The ultimate goal was to have a fun metric that would be our very own on this board created by our collective input on the parameters. So let's do that, OK?
"disallow discussion on it's accuracy and how to improve that."
With a ranking system there is often subjectivity involved. Therefore we would certainly debate its accuracy and that is the point. That is precisely the type of discussion it would generate. And it has already started doing what I was hoping would happen and that is individual posters creating their own metrics.
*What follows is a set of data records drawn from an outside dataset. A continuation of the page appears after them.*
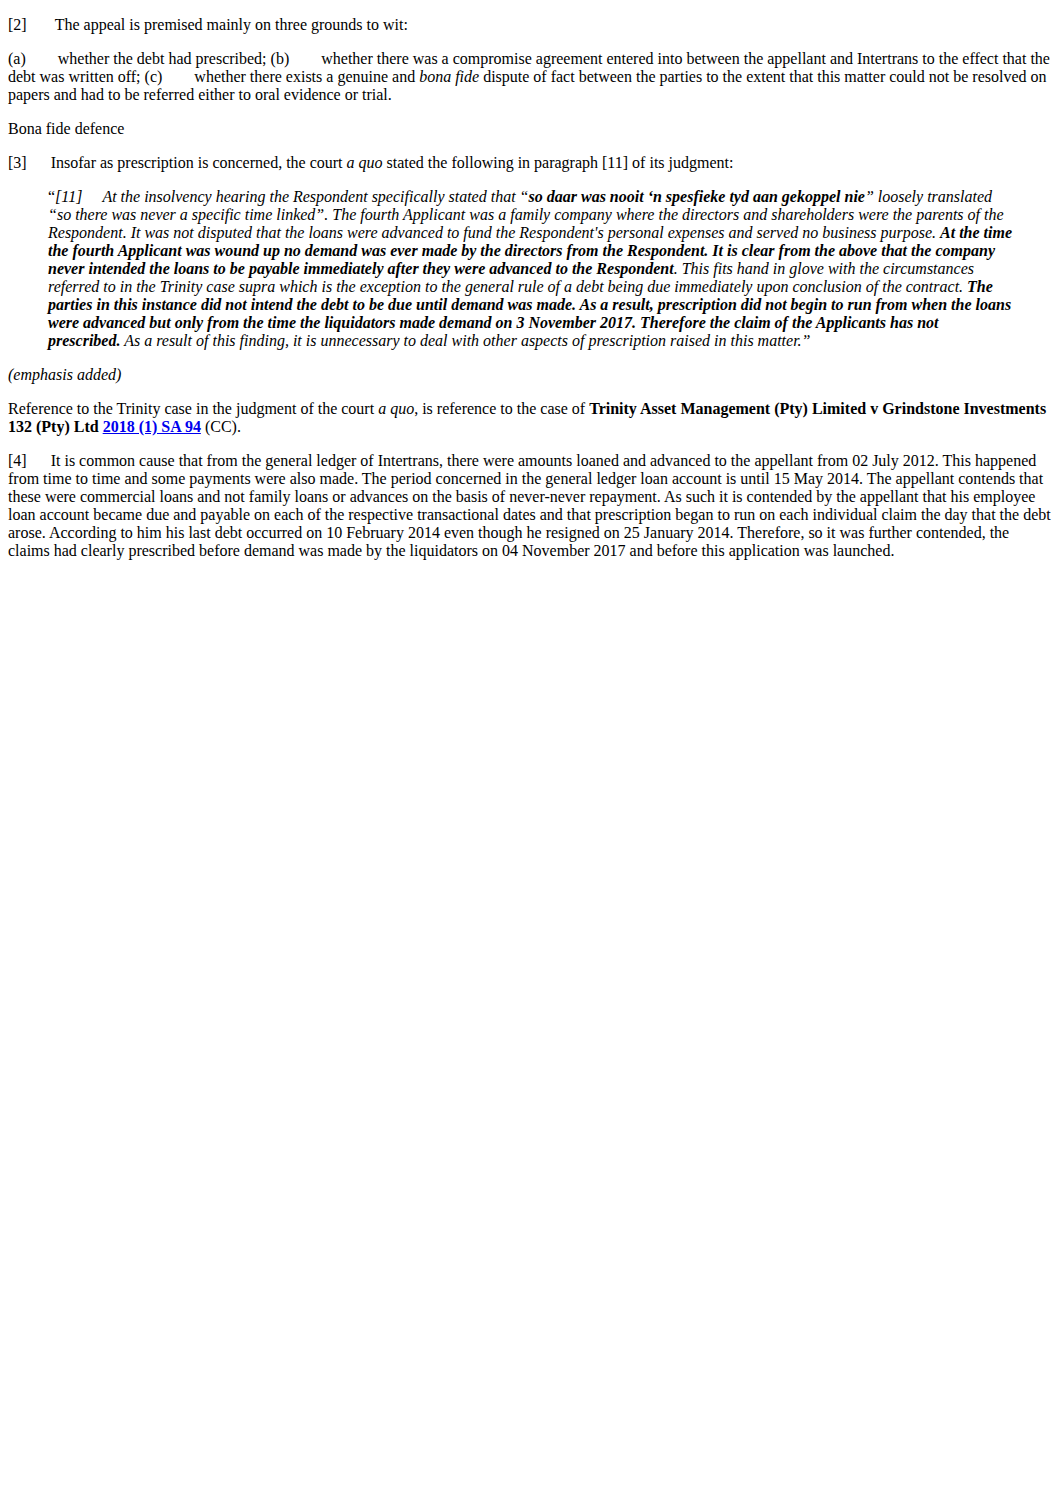[2] The appeal is premised mainly on three grounds to wit:
(a) whether the debt had prescribed; (b) whether there was a compromise agreement entered into between the appellant and Intertrans to the effect that the debt was written off; (c) whether there exists a genuine and bona fide dispute of fact between the parties to the extent that this matter could not be resolved on papers and had to be referred either to oral evidence or trial.
Bona fide defence
[3] Insofar as prescription is concerned, the court a quo stated the following in paragraph [11] of its judgment:
“[11] At the insolvency hearing the Respondent specifically stated that “so daar was nooit ‘n spesfieke tyd aan gekoppel nie” loosely translated “so there was never a specific time linked”. The fourth Applicant was a family company where the directors and shareholders were the parents of the Respondent. It was not disputed that the loans were advanced to fund the Respondent's personal expenses and served no business purpose. At the time the fourth Applicant was wound up no demand was ever made by the directors from the Respondent. It is clear from the above that the company never intended the loans to be payable immediately after they were advanced to the Respondent. This fits hand in glove with the circumstances referred to in the Trinity case supra which is the exception to the general rule of a debt being due immediately upon conclusion of the contract. The parties in this instance did not intend the debt to be due until demand was made. As a result, prescription did not begin to run from when the loans were advanced but only from the time the liquidators made demand on 3 November 2017. Therefore the claim of the Applicants has not prescribed. As a result of this finding, it is unnecessary to deal with other aspects of prescription raised in this matter.”
(emphasis added)
Reference to the Trinity case in the judgment of the court a quo, is reference to the case of Trinity Asset Management (Pty) Limited v Grindstone Investments 132 (Pty) Ltd 2018 (1) SA 94 (CC).
[4] It is common cause that from the general ledger of Intertrans, there were amounts loaned and advanced to the appellant from 02 July 2012. This happened from time to time and some payments were also made. The period concerned in the general ledger loan account is until 15 May 2014. The appellant contends that these were commercial loans and not family loans or advances on the basis of never-never repayment. As such it is contended by the appellant that his employee loan account became due and payable on each of the respective transactional dates and that prescription began to run on each individual claim the day that the debt arose. According to him his last debt occurred on 10 February 2014 even though he resigned on 25 January 2014. Therefore, so it was further contended, the claims had clearly prescribed before demand was made by the liquidators on 04 November 2017 and before this application was launched.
And that is the fun part.
But blowing the thread out of the water just to throw your dick on the table before a single stat is put on the hot seat is just going to get people to throw up their hands and think it is too complicated to contemplate.
I have an idea on looking at some stats, the board can accept it , reject it, improve it. Then we move to the next phase. After that is done and we have a formula we publish the results. Others can do their analysis and we will see where that leads.
There is a constructive way and a destructive way. Let's get to the numbers, construct, and then revise.